In the entries below, find the string "wrist" and return each line holding it.

--- DATA FOR THIS TASK Enclosed Below ---

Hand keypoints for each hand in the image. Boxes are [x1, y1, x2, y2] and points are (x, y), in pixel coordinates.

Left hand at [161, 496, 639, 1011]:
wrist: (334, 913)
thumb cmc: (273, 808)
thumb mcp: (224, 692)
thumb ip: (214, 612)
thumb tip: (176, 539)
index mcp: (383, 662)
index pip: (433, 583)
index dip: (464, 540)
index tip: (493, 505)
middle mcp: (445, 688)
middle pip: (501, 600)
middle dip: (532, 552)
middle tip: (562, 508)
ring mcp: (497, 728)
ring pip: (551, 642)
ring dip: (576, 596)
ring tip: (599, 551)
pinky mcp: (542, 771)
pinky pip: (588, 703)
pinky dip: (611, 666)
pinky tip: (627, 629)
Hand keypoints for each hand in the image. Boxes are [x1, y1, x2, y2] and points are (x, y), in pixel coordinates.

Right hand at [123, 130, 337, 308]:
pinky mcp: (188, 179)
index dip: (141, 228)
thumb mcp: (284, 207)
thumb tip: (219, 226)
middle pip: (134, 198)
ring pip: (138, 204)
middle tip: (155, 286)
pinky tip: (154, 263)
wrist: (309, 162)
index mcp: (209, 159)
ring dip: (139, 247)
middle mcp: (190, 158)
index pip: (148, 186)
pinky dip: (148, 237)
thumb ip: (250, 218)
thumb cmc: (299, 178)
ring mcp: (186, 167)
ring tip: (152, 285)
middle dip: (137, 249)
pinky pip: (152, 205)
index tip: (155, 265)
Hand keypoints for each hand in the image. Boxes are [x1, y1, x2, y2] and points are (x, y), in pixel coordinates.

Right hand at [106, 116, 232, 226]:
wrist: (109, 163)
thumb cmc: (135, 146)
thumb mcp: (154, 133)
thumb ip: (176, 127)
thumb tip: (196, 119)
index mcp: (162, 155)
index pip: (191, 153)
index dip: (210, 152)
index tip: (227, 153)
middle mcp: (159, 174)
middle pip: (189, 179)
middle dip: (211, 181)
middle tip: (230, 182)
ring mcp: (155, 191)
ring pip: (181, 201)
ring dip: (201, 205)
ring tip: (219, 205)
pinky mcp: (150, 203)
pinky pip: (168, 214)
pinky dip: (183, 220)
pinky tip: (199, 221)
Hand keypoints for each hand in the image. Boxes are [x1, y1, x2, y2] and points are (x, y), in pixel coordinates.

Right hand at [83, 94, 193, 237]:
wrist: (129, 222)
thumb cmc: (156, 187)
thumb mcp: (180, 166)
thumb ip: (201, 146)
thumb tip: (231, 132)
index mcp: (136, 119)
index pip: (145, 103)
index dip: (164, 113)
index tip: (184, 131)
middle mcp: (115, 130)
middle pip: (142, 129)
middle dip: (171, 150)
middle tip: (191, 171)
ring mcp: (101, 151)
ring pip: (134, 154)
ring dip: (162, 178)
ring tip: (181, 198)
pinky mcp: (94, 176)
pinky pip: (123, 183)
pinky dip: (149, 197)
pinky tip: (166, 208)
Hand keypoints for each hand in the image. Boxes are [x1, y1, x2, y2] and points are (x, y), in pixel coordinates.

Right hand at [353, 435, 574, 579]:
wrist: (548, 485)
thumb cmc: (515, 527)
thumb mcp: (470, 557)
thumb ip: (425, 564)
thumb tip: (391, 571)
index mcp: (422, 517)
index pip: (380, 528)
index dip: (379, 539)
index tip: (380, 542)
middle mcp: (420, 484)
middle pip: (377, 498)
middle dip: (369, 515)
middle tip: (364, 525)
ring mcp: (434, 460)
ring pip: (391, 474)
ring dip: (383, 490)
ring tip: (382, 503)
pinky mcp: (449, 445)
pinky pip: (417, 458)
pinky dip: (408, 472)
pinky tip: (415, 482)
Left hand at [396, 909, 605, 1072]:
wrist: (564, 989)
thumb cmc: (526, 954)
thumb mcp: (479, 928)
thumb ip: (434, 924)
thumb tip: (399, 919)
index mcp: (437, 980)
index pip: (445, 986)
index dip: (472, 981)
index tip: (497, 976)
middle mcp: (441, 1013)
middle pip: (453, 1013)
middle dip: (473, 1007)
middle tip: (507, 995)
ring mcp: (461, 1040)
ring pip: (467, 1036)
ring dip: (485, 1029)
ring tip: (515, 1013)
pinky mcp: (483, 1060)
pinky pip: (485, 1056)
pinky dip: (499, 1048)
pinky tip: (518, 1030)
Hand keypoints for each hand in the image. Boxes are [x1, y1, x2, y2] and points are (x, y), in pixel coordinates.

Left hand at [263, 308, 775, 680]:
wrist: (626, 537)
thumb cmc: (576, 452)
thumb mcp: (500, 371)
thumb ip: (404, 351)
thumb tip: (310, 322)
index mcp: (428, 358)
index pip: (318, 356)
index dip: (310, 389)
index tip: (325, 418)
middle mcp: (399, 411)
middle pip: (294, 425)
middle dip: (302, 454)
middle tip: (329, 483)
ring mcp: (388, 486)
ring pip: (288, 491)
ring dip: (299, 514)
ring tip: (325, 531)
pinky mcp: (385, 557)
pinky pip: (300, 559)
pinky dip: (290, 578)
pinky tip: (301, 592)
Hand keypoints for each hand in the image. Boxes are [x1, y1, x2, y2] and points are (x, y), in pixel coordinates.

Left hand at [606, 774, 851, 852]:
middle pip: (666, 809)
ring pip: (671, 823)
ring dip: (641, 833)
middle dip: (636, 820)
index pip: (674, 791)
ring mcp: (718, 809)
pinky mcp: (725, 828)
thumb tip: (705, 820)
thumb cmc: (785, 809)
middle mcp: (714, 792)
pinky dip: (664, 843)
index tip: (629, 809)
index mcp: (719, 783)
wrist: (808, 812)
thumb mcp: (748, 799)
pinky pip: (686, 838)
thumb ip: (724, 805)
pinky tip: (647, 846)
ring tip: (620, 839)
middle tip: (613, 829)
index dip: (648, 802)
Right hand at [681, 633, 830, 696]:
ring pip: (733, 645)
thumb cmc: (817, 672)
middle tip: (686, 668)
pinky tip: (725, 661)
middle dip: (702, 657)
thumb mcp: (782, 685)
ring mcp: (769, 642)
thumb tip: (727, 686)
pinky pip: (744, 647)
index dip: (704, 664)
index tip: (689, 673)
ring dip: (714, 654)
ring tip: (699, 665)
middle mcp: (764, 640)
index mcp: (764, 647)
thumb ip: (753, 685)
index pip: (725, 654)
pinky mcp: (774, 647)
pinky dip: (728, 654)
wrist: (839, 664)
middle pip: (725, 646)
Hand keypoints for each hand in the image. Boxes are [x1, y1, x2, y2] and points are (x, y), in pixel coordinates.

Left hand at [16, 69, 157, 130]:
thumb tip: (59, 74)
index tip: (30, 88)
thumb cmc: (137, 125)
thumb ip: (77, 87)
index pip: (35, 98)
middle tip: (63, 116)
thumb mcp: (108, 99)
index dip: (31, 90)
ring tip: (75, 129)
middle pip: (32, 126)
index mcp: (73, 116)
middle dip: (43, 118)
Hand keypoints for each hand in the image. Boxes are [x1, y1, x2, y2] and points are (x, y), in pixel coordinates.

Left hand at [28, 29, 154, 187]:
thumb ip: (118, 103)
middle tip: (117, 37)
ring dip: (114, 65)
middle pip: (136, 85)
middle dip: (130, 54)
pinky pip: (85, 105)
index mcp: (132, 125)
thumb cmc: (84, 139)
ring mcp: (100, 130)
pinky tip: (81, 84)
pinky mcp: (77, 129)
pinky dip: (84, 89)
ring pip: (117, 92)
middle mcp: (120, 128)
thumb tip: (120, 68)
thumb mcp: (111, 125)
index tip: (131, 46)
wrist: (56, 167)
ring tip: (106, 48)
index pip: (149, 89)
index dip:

--- End of Enclosed DATA FOR THIS TASK ---

▸ RESPONSE TO THE EXERCISE
wrist: (334, 913)
wrist: (309, 162)
wrist: (109, 163)
wrist: (129, 222)
wrist: (548, 485)
wrist: (564, 989)
wrist: (626, 537)
wrist: (808, 812)
wrist: (839, 664)
wrist: (56, 167)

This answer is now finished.